If you think it's easy to be a poor black man who is caught on the one side by being raised in a large family by a single mom, and on the other side caught in the violence of poverty with a life-expectancy median of 50-50 dead at 18 years (SE DC in 1998), and also with a 1 in 4 chance that you'll be in the Federal prison system by age 25... now add to that the fact that the Rich Republicans are flooding the country with people who specialize in taking the only jobs you're likely to qualify for, and the Democrats are all talking about how "hardworking the Latinos are, unlike some people" as they look down their noses in your direction.

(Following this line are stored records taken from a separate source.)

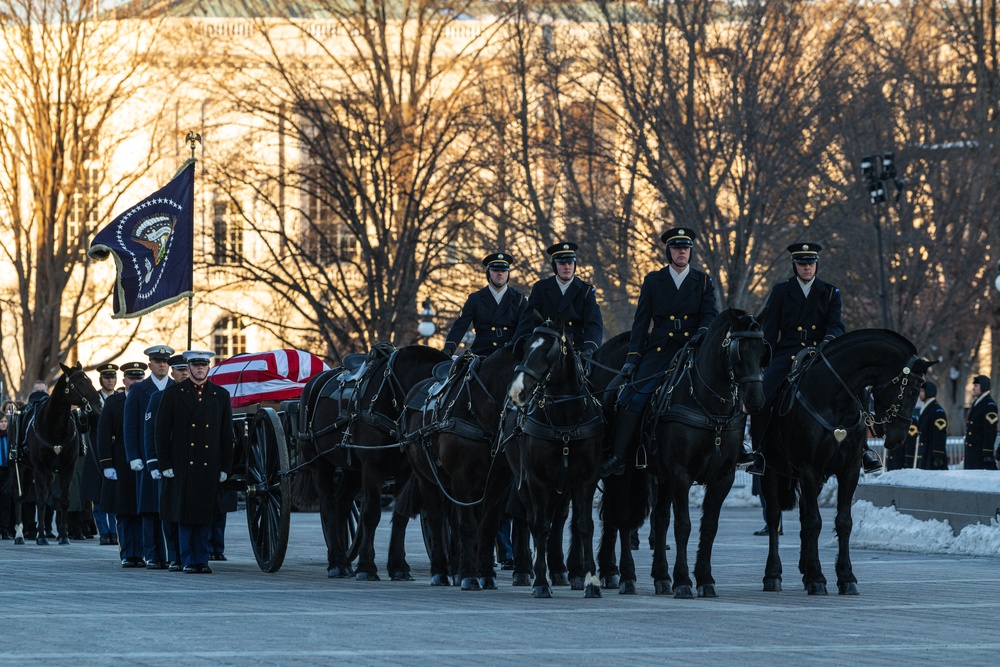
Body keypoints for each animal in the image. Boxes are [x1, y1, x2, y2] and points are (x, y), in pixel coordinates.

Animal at [13, 366, 101, 548]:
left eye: (89, 379)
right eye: (79, 382)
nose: (99, 403)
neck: (55, 425)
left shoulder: (67, 468)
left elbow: (64, 501)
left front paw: (64, 536)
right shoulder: (40, 468)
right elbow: (40, 500)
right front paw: (41, 536)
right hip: (21, 467)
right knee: (19, 497)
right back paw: (19, 535)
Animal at [404, 350, 520, 588]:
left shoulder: (498, 482)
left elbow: (486, 526)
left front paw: (484, 574)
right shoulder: (462, 477)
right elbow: (467, 525)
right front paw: (469, 577)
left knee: (453, 521)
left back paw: (457, 569)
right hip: (426, 479)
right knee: (437, 519)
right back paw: (440, 572)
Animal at [508, 320, 600, 596]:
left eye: (547, 352)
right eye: (525, 346)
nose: (517, 392)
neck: (565, 422)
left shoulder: (586, 479)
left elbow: (584, 524)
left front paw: (591, 580)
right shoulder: (536, 479)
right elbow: (539, 525)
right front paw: (540, 581)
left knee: (558, 518)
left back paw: (560, 569)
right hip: (523, 480)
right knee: (528, 518)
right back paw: (526, 570)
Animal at [644, 310, 768, 596]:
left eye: (762, 351)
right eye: (738, 352)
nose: (756, 400)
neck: (712, 412)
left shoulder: (723, 477)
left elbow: (709, 527)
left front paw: (705, 578)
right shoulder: (680, 475)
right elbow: (683, 525)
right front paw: (682, 580)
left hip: (661, 478)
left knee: (660, 519)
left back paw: (660, 575)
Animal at [756, 328, 928, 596]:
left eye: (919, 389)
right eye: (910, 390)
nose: (899, 437)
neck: (833, 399)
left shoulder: (850, 470)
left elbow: (843, 522)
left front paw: (845, 577)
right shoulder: (808, 469)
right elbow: (815, 522)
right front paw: (819, 579)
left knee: (802, 515)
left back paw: (805, 570)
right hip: (772, 471)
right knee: (774, 517)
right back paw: (773, 574)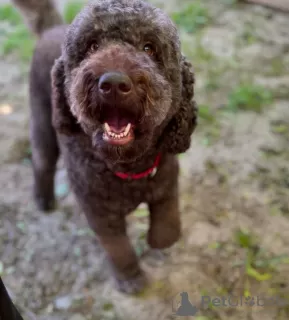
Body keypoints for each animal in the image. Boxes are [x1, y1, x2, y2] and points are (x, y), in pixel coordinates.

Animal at [12, 0, 197, 294]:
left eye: (149, 48)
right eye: (92, 46)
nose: (113, 83)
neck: (126, 169)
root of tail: (51, 28)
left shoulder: (166, 183)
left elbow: (168, 226)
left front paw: (159, 244)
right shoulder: (100, 214)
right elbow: (118, 249)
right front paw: (130, 277)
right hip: (42, 121)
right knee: (42, 162)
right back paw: (43, 199)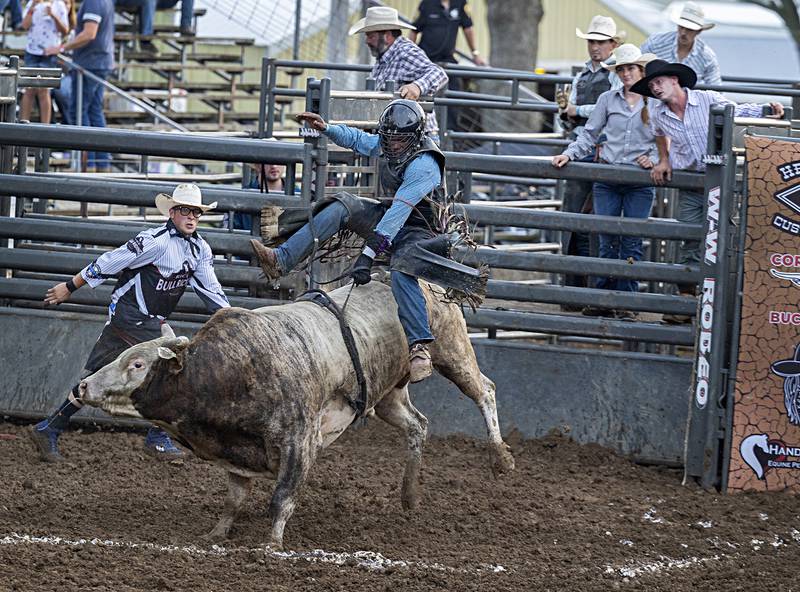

Well, you personally were lucky because you were gifted and talented and also didn't get gunned down in the ghetto like so many honor students, like poor Tai Lam.

But the average kid growing up in the Projects at 5th and E SouthEast isn't you and doesn't have your ability to rise above very strong odds stacked against. And right when Welfare ends, the country suddenly is filled to overflowing and all of the scant money that used to go to Great Society/Grand Society uplift projects now go all to the Latino -- because they are so "hardworking" -- and the black man gets nothing except cops on his trail, the sheriff with the evictions at the door, and the advice at every McDonalds in the country: "we only hire people who are bilingual English/Spanish".

And when I talk to the black folks down in the District, I hear "they are pushing us all out". I hear it when I talk to black folks out here in MoCo, at least from the "always been here" black folks who haven't managed to make it through getting a degree.

Thomas Hardman said...

I suppose this makes me some sort of terrible racist, but I believe that the USA -- for historical reasons you probably have heard of -- owes more to the descendants of the slaves than it owes to "temporary protected refugees" from a war that was over for ten years before these "refugees" began arriving in any numbers.

So, if there are going to be any subsidies, let's have them go to historically disadvantaged AMERICAN minorities such as blacks, Native Americans from nations with which the US has treaties and formal recognition, women, and the disabled. Promote those who have the greatest historical claim and right to promotion. Anyone else who wants to come to American to take their chances should sink or swim on their own weight. In fact, that's what the law requires, not that MoCo gives a damn about Federal law.